I often see Subwoofer Units at flea markets available very cheap. Very likely the main unit was broken and the repair deemed economically infeasible to the previous owner. An additional bonus with these SubWoofer Units is a secret knowledge that an average flea broker does never possess – to switch on, the unit waits a certain signal from the missing main unit. This way, these SubWoofers often get marked as “not working”.
The reason I have bought this particular one, was the price:
Of course it was, because such a subwoofer weights a couple of kilogramms, has a big 100W transformer inside plus two amplifier chips. Philips MC288 / 12 SubWoofer contains one TDA7264 chip for both left and right channels (2x 25W) and yet another TDA7265 chip bridged for a small 8 Ohm 50W woofer.
The unit actually has another, smaller transformer, inside, intended to provide the some voltage for the CPU of the main unit.
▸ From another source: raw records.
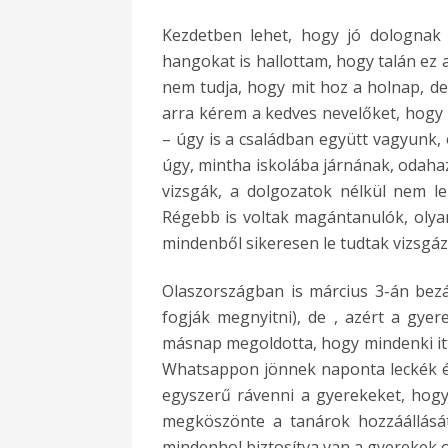
Kezdetben lehet, hogy jó dolognak 
hangokat is hallottam, hogy talán ez a
nem tudja, hogy mit hoz a holnap, de
arra kérem a kedves nevelőket, hogy s
– úgy is a családban együtt vagyunk, 
úgy
, mintha iskolába járnának, odaha
vizsgák, a dolgozatok nélkül nem leh
Régebb is voltak magántanulók, olya
mindenből sikeresen le tudtak vizsgázni
Olaszországban is március 3-án bezár
fogják megnyitni), de , azért a gyer
másnap megoldotta, hogy mindenki it
Whatsappon jönnek naponta leckék é
egyszerű rávenni a gyerekeket, hogy c
megköszönte a tanárok hozzáállását
mindenhol biztosítva van a gyerekek o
As said, I obtained the lone subwoofer. Now the main question started to transform into a simple idea – to mimic the “start” signal for the SubWoofer unit. With some clever googling, two service manuals were discovered, one in English, another in Spanish. This way, I had the schematic in possession to make the decisions. I am really trying hard not to make Philips sad on copyright issues (and you googling hard), thus I only represent the part of the scheme one will need for the decision making and even that with a nonsense resolution.
The blue rectangle is the Holy Grail, the second PSU providing the standby voltage. And, the green line is the lifeline carrying the voltage. The pink wire is waiting to be energized for transistor Q501 to open and let the power reach both the amplifier chips. Last but not least, if your aesthetics prescribe a more gradual startup sequence, the red MUTE line is responsible for precisely what the writing says. Here is the pinout for the connector you should tap into:
Putting it very short, on the output connector, pins 4&5 need to be shorted then magic will happen. The event is illustrated below by the dark pink, well, the violet wire. As you see, I tried hard to keep all the original wiring intact.
The original cover for the connector compartment was glued inside .. could need someone needs it at later times. And, a new cover was hand made from a random piece of Acryl.
This is what the fresh cover looks like:
Mission has been completed. My new toy is currently passing the burn-in test.